Aggregate lets you gather properties from a node’s neighboring nodes or edges, optionally perform a function on those values, and write the result back to the origin node. You can use Aggregate to generate quantitative data relating to how graph data are connected. For example, in a telephone call log, you can aggregate the number of incoming and outgoing calls for a given caller, and write that aggregate value as a property on each caller node.

The Aggregate transform starts from a node, collects neighbors connected by a specified relationship, calculates new aggregate property values, and writes them back to the original node as a new property.

You can aggregate along either a property of neighbor nodes or a property of connecting edges.

Preset formulas for an Aggregate property

Preset formulas are available for often-used calculations, as shown in the following table. You can also enter a custom javascript formula.

Preset Function Format

custom

Editable format

take first

Copies the first value of another property.
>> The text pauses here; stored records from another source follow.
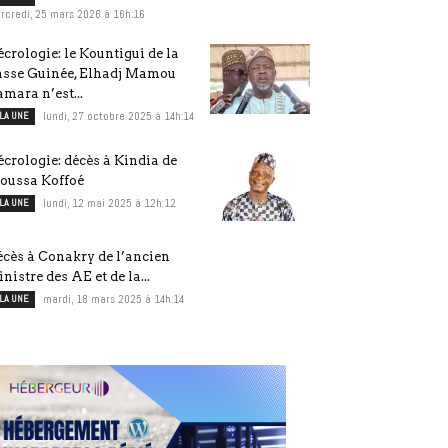
rcredi, 25 mars 2026 à 16h:16
crologie: le Kountigui de la
asse Guinée, Elhadj Mamou
mara n’est...
 LA UNE
lundi, 27 octobre 2025 à 14h:14
crologie: décès à Kindia de
oussa Koffoé
 LA UNE
lundi, 12 mai 2025 à 12h:12
cès à Conakry de l’ancien
nistre des AE et de la...
 LA UNE
mardi, 18 mars 2025 à 14h:14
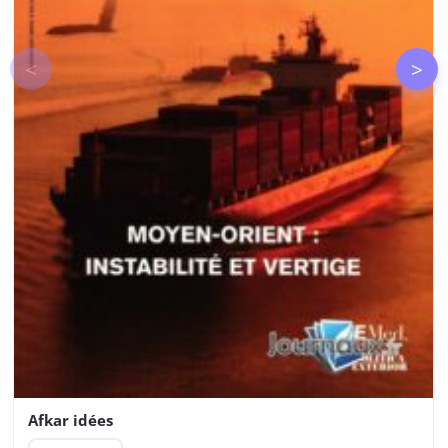
<
>
Afkar idées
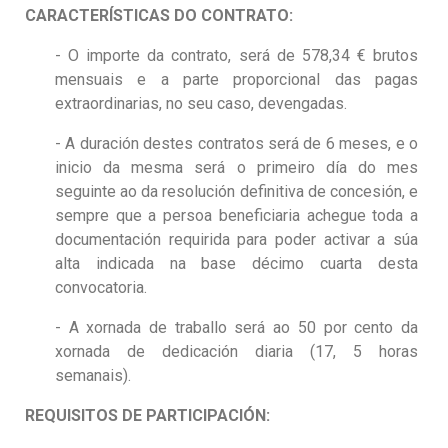
CARACTERÍSTICAS DO CONTRATO:
- O importe da contrato, será de 578,34 € brutos
mensuais e a parte proporcional das pagas
extraordinarias, no seu caso, devengadas.
- A duración destes contratos será de 6 meses, e o
inicio da mesma será o primeiro día do mes
seguinte ao da resolución definitiva de concesión, e
sempre que a persoa beneficiaria achegue toda a
documentación requirida para poder activar a súa
alta indicada na base décimo cuarta desta
convocatoria.
- A xornada de traballo será ao 50 por cento da
xornada de dedicación diaria (17, 5 horas
semanais).
REQUISITOS DE PARTICIPACIÓN:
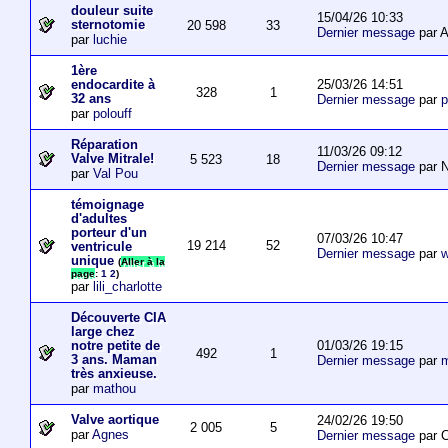
douleur suite
15/04/26 10:33
sternotomie
20 598
33
Dernier message
par A
par
luchie
1ère
25/03/26 14:51
endocardite à
328
1
32 ans
Dernier message
par
p
par
polouff
Réparation
11/03/26 09:12
Valve Mitrale!
5 523
18
Dernier message
par N
par
Val Pou
témoignage
d'adultes
porteur d'un
07/03/26 10:47
19 214
52
ventricule
Dernier message
par
w
unique
(
Aller à la
page
:
1
2
)
par
lili_charlotte
Découverte CIA
large chez
01/03/26 19:15
notre petite de
492
1
3 ans. Maman
Dernier message
par
m
très anxieuse.
par
mathou
Valve aortique
24/02/26 19:50
2 005
5
par
Agnes
Dernier message
par 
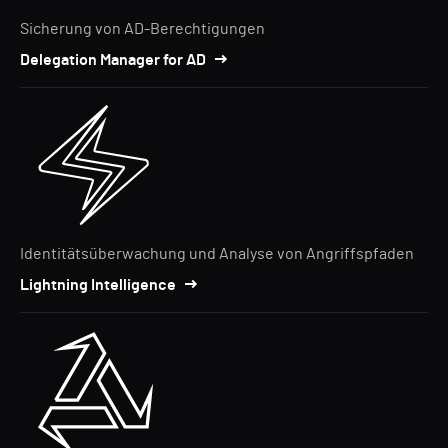
Sicherung von AD-Berechtigungen
Delegation Manager for AD
Identitätsüberwachung und Analyse von Angriffspfaden
Lightning Intelligence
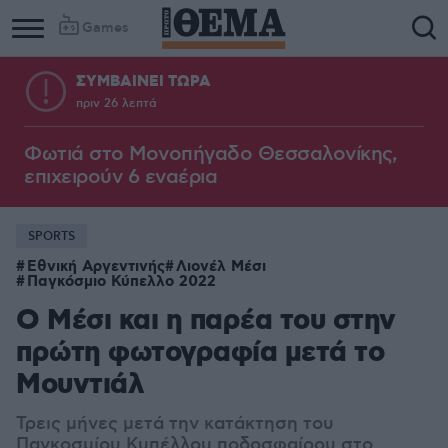
Games
ΣΥΜΒΑΙΝΕΙ ΤΩΡΑ
πριν 26 λεπτά
Φωτιά στο Μονοπήγαδο Θεσσαλονίκης,
επιχειρούν 6 εναέρια
SPORTS
Εθνική Αργεντινής
Λιονέλ Μέσι
Παγκόσμιο Κύπελλο 2022
Ο Μέσι και η παρέα του στην
πρώτη φωτογραφία μετά το
Μουντιάλ
Τρεις μήνες μετά την κατάκτηση του
Παγκοσμίου Κυπέλλου ποδοσφαίρου στο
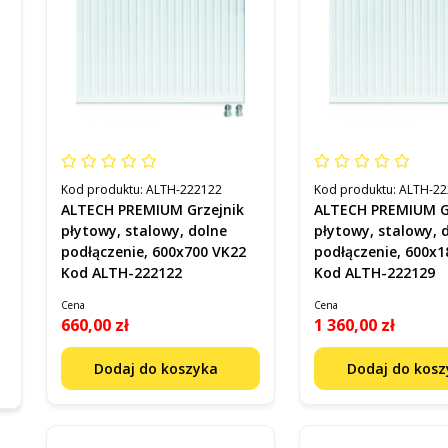
Kod produktu:
ALTH-222122
Kod produktu:
ALTH-22
ALTECH PREMIUM Grzejnik
ALTECH PREMIUM G
płytowy, stalowy, dolne
płytowy, stalowy, 
podłączenie, 600x700 VK22
podłączenie, 600x1
Kod ALTH-222122
Kod ALTH-222129
Cena
Cena
660,00 zł
1 360,00 zł
Dodaj do koszyka
Dodaj do kos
(neighborPropValues) => _.size(neighborPropValues) > 0 ? neighborPropValues[0] : null

count

Calculates a value based on number of connections.

(neighborPropValues) => _.size(neighborPropValues)

sum

Sums the values of the selected property.

(neighborPropValues) => _.sumBy(neighborPropValues,d => Number(d) | 0)

average

Averages the values of the selected property.

(neighborPropValues) => .sumBy(neighborPropValues,d => Number(d) | 0)/(.size(neighborPropValues) > 0 ? _.size(neighborPropValues) : 1)

range

Finds the lowest and highest value of the selected property.

(neighborPropValues) => ${_.minBy(neighborPropValues, d => Number(d) \| 0)} - ${_.maxBy(neighborPropValues, d => Number(d) \| 0)}

max

Finds the maximum value of the selected property.

(neighborPropValues) => _.maxBy(neighborPropValues, d => Number(d) \| 0)

min

Finds the minimum value of the selected property.

(neighborPropValues) => _.minBy(neighborPropValues, d => Number(d) | 0)

Editing a preset moves it to the custom item, where you can test or run the modified formula.

Aggregating connections between nodes

We can use Aggregate to find the total number of lines spoken on each Game of Thrones episode.

Examples use the open-source dataset for the HBO Game of Thrones series. For a hands-on exercise see our How to GraphXR tutorials.

A Lines.csv file includes data about the dialog in the show, and an Episodes.csv file includes details about each season and episode.

We first transform data imported from these files as follows:

  • Use the f(x) transform to calculate seasonEpisode property values for the Episodes category. This allows us to match the seasonEpisode property in the Lines category.

  • Use the Link transform to link lines to their respective episodes through a new SPOKEN_ON relationship.

To aggregate connections between nodes:

  1. Select one or more nodes. For example, click the Episodes category to select its nodes.

  2. Open the Transform panel and Aggregate tab, and enter the following:

    • In Aggregate To Category, select Episodes.

    • In Aggregate Along select the SPOKEN_ON relationship.

    • Click Property from neighbor nodes and select the lineCount property.

    • In the New Prop textbox, enter totalLines. This is the new aggregate property that will contain the total number of lines of dialog in an episode.

    • In the Formula Name menu, select the sum preset. A sample result is displayed below the property name.

      06 03 01 Aggregate1320
  3. Click Run. Error and completion messages appear below the Run button.

    Since we are just adding a new property, the graph does not visually change.

    06 03 02 RunMessages720
  4. To review the new totalLines property, open the Table panel, click the Category tab, and select Episodes. You can also Export the entire table as a CSV, or open an Enhanced Table to edit and export the table.

    06 03 03 AggregateTable1320